Rotorua's Lisa Adams is making a habit of breaking records and bringing home gold medals.
Last night, she won gold in the shot put F37 on her Paralympic Games debut in Tokyo.
Adams got straight down to business, breaking the Paralympic record with her first throw of 14.36m and heading to the top of the field, where she remained for the competition.
Over her next five throws, she bettered the Paralympic record a further three times, with a throw of 15.12m in both rounds five and six her best result, and 1.4m ahead of the silver medallist.
The 30-year-old said winning gold was a dream come true.
"I'm very happy. It's a very euphoric feeling. Happy, relief, proud. Very emotional. It's unreal. It hasn't sunken in yet.
"I am in the best physical form I've been in, but I was having fun. I was smiling, you know my coach told me to just go out here and enjoy it because we had done all the work, and that's what I did, I had a really fun time out there, it was so amazing.
"And the support from my coach and the crowd, and just our little crew that are allowed to be here, it was amazing."
The Kiwi burst into tears when the result was confirmed and, after shooing away the television cameras, raced across the athletics track to receive a big hug from her big sister Valerie.
The triumph took the Adams sisters' gold-medal tally to three and came four weeks after Valerie won Olympic bronze at the same venue.
On the podium, the emotion of her golden moment was clear on Adams' face as the New Zealand anthem played.
"Just reflecting over the last three years of work and choices, sacrifices, setbacks, growth, growth was a biggie.
"Just reflecting on all of that and just actually taking in that moment, we did this, the anthem's playing for us, and just thinking of how proud I am, how much I wanted to do this for me and my son. How special it's been to be on this journey with my sister, just all of it.
"During the playing of our anthem it was just reflecting, and I was so emotional about it, because it's been so special, so hard, so rewarding, but I felt very supported and loved you know, and I was really, really proud to do this for Aotearoa and our little team of five mil.
"It's cool, it's trippy to think that we're here doing the stuff we love during this pandemic, but I'm so grateful that we can do this here as safe as we can. It's mean, it's like a dream come true."
She came into the competition with a personal best almost two metres better than her nearest rival, China's Mi Na, who won silver with a season-best throw of 13.69m.

DATA TO EXAMINE:
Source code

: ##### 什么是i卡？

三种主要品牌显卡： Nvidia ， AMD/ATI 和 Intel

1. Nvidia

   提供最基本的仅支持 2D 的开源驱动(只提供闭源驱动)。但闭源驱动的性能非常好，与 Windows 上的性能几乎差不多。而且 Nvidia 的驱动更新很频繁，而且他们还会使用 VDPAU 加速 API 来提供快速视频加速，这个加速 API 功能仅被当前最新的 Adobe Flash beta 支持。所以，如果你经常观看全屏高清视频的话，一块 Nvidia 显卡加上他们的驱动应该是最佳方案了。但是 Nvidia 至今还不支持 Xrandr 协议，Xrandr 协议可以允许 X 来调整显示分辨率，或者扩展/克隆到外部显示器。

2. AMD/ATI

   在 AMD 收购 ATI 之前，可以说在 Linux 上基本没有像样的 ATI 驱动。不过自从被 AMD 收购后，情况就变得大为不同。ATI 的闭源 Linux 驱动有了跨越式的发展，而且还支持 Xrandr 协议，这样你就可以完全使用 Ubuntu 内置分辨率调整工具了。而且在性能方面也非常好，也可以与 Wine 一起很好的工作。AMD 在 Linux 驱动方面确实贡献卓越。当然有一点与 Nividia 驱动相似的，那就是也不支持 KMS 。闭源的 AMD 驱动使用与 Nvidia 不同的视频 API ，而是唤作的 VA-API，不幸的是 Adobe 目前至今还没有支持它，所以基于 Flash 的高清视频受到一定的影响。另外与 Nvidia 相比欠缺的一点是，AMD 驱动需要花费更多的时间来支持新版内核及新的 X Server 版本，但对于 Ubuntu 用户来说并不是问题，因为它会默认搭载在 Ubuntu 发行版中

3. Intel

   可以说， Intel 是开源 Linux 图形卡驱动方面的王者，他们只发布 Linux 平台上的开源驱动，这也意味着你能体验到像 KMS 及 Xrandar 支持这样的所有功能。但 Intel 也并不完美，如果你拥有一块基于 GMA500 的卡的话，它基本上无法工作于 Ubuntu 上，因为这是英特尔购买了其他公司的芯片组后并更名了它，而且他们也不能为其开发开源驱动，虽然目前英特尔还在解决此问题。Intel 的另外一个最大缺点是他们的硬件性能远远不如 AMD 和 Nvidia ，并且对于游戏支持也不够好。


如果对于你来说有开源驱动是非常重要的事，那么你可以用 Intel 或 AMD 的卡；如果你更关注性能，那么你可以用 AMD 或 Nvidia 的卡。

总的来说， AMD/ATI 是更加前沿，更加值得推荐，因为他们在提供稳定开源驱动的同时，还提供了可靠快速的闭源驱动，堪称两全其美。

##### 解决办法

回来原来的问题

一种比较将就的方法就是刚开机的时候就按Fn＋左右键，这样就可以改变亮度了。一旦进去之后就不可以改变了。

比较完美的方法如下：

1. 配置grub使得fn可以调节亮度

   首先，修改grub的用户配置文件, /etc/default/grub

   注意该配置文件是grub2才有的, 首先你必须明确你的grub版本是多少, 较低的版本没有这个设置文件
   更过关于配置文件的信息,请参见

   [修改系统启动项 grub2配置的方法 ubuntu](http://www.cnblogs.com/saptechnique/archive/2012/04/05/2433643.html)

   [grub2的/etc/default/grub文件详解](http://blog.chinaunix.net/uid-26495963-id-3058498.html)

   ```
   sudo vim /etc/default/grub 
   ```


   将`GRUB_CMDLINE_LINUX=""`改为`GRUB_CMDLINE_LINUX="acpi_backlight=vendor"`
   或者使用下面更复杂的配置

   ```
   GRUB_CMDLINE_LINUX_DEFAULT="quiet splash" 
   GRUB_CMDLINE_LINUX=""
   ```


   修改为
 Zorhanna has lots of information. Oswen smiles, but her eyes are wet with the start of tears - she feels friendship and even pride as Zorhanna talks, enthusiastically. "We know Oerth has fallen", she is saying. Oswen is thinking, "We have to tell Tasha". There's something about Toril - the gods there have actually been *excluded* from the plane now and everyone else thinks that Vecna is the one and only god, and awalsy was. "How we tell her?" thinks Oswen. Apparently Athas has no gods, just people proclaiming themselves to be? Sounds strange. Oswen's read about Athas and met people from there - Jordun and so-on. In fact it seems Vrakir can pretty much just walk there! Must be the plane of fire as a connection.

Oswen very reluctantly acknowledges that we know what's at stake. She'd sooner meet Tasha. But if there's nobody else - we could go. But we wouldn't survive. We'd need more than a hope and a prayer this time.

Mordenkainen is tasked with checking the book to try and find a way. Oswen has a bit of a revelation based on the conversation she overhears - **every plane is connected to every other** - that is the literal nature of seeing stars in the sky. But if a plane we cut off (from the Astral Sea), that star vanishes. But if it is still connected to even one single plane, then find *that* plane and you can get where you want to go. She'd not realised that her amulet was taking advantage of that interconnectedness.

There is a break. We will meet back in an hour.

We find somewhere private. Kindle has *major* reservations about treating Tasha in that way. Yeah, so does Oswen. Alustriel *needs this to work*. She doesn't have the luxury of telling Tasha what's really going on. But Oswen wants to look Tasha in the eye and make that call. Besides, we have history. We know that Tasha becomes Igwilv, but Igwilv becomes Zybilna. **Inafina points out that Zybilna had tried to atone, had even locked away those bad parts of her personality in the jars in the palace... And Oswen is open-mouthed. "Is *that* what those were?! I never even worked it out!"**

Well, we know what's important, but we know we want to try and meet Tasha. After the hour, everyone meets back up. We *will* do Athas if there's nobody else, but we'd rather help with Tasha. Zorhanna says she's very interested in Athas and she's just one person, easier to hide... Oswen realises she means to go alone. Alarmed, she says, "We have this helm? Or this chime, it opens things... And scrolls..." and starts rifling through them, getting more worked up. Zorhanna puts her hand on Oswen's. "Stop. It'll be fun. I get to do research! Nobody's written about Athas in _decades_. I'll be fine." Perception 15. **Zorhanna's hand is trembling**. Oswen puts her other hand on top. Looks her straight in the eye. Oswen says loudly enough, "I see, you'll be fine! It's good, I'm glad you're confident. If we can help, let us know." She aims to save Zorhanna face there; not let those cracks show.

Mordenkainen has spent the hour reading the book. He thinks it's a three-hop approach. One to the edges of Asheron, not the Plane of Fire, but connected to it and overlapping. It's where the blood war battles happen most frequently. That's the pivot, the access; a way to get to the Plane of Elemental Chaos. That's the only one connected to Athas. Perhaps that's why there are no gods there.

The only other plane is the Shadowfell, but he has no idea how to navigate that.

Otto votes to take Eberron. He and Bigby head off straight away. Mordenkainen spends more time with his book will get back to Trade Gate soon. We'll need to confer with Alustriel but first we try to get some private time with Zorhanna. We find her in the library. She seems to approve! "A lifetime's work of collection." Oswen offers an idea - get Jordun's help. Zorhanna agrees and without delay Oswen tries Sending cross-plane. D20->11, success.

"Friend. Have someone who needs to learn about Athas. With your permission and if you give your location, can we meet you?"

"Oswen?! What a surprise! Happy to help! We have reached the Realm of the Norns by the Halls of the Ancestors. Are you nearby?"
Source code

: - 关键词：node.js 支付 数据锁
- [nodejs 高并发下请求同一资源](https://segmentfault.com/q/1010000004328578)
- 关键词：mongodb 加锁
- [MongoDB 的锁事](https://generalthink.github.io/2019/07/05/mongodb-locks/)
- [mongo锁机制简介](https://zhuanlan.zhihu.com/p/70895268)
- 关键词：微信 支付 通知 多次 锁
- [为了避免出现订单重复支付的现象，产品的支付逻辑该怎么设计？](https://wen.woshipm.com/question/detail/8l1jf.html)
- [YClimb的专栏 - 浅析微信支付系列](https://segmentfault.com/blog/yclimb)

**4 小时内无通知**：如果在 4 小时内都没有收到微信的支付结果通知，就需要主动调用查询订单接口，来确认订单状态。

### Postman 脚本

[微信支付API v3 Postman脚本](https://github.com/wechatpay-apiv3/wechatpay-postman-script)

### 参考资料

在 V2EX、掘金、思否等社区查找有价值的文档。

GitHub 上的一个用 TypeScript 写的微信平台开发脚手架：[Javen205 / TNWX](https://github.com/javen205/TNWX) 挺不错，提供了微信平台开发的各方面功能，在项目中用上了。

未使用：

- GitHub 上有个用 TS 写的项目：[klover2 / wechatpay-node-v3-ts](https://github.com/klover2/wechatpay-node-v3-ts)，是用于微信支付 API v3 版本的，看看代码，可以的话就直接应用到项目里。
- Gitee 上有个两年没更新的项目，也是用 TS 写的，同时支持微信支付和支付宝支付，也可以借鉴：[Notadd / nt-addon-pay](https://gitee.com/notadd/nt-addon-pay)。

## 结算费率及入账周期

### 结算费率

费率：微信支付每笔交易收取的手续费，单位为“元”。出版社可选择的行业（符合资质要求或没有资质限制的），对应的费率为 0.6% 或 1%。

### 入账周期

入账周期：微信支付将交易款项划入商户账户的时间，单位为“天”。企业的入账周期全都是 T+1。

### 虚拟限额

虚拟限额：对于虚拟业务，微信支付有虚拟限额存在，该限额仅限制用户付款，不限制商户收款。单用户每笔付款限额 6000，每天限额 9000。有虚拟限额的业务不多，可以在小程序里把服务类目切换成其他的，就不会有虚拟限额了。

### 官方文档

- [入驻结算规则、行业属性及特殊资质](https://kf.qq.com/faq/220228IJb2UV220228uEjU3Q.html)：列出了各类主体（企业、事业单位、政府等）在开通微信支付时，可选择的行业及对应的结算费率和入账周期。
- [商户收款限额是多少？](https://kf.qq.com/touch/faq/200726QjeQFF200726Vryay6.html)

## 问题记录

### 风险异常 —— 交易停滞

PROBLEM SET:
[A] Repeat word for word the part of the Lisa Adams shot put article that starts with "Last night, she" and goes on through "was so amazing.".
[B] Write what comes next in the article about Lisa Adams's Paralympic shot put gold, picking up right after its last sentence.

EXERCISE RESPONSES:
[A]
Last night, she won gold in the shot put F37 on her Paralympic Games debut in Tokyo.
Adams got straight down to business, breaking the Paralympic record with her first throw of 14.36m and heading to the top of the field, where she remained for the competition.
Over her next five throws, she bettered the Paralympic record a further three times, with a throw of 15.12m in both rounds five and six her best result, and 1.4m ahead of the silver medallist.
The 30-year-old said winning gold was a dream come true.
"I'm very happy. It's a very euphoric feeling. Happy, relief, proud. Very emotional. It's unreal. It hasn't sunken in yet.
"I am in the best physical form I've been in, but I was having fun. I was smiling, you know my coach told me to just go out here and enjoy it because we had done all the work, and that's what I did, I had a really fun time out there, it was so amazing.

[B]
But Adams - who was diagnosed with left hemiplegia, a form of cerebral palsy, at an early age - could hardly have imagined what was to come when she took up the sport.
Big sister to NBA star Steven, Adams had represented Waikato in able-bodied rugby and played physical disability rugby league with the New Zealand men's nines team in 2018.
It was then she was scouted by coach Raylene Bates, who quickly discovered that Adams had shot put excellence running through her genes.
In 2019, she surpassed the world-record distance at the national championships and then, with her first throw in international competition, broke that record with a throw of 14.70m at the world championships.
Adams twice improved on that mark to claim gold in Dubai and has since proven untouchable, setting the world record of 15.50m in Hastings last September.
All that was left was for Adams to win Paralympic gold, and after her first heave from the circle tonight, that was never in doubt.
Adams will also look for a strong showing in the women's discus, where she will up against throwers in the F38 classification.
Competing alongside Lisa was fellow Kiwi Caitlin Dore. It was the second Paralympic appearance for the Christchurch-based thrower, who competed in the javelin F37 at the Rio 2016 Paralympic Games where she placed seventh.
After javelin F37 was taken off the list of guaranteed events for Tokyo 2020 schedule, Dore made the change to shot put.
The 25-year-old Cantabrian said that while she was proud to be in Tokyo, it was not the result she was after with her best throw of 9.03 placing Caitlin eighth.
"Mixed emotions," she said.
"I mean, five years ago I was here as a javelin thrower, so to come back as a shot putter is a massive achievement. Obviously, I wanted more as every athlete does, but just wasn't my day."